The results of this study, according to the existing literature, confirm that the clinician should adequately inform patients and their parents about the possibility of experiencing pain, especially in the first days of RME treatment. The choice of the type of RPE and tooth-anchorage can be useful considerations in therapeutic planning to minimize patient discomfort: according to the results of the present study, when clinically possible, Haas-type RPE and deciduous teeth anchorage should be preferred to reduce patient discomfort. Awareness of these factors may help clinicians optimize treatment planning and improve patient compliance, particularly in pediatric populations. When clinically feasible, the use of Haas-type expanders and anchorage on deciduous second molars may be considered to reduce early pain perception, especially in younger patients or in those with lower pain tolerance. Furthermore, patients presenting with unilateral posterior crossbite or anterior crossbite should be identified as potentially at higher risk of experiencing increased discomfort during the initial activation period.

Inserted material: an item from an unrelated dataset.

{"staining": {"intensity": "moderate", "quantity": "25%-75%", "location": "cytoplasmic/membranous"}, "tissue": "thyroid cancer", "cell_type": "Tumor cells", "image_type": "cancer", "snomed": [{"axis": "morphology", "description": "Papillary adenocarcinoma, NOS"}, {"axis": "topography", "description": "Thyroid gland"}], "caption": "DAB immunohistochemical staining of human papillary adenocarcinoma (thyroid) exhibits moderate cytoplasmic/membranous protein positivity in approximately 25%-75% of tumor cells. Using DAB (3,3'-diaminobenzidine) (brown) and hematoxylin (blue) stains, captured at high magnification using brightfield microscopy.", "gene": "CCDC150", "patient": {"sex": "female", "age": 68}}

From a clinical management perspective, the results support the importance of early interceptive treatment, as age was found to significantly modulate pain perception. Early intervention may not only improve skeletal outcomes but also reduce treatment-related discomfort, thereby enhancing acceptance of RME by both patients and parents.

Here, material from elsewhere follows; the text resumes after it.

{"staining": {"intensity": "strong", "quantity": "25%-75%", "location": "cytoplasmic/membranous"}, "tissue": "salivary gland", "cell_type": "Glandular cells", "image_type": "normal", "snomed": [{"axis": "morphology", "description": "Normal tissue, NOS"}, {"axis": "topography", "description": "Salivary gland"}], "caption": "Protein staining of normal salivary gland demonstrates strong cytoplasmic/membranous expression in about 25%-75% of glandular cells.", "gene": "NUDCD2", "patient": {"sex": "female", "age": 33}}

Some limitations of the present study should be acknowledged. First, the observational nature of the study and the use of a convenience sample derived from routine clinical practice may have introduced a potential selection bias, which could limit the generalizability of the findings. However, consecutive recruitment and the application of strict inclusion and exclusion criteria were adopted to reduce heterogeneity. Second, pain perception was assessed using a self-reported scale, which, although validated for pediatric patients, remains inherently subjective and may be influenced by individual pain thresholds, emotional factors, and parental involvement. Additionally, the present study is the lack of full standardization of the expansion protocol, which was customized according to individual clinical indications. Different activation regimens may influence pain perception and therefore represent a potential confounding variable. Finally, although the sample size was relatively large, subgroup analyses may have been affected by unequal group distributions. These limitations should be considered when interpreting the results. Future randomized controlled studies with standardized protocols and objective outcome measures are warranted to further clarify the factors influencing pain perception during rapid maxillary expansion.
According to the recent literature [
6], future research could explore more deeply the impact of the specific activation protocol on perceived pain. It would also be interesting to delve deeper into the relationship between age and pain during RME, as well as to further investigate the impact of different types of maxillary transverse deficit and type of tooth anchorage.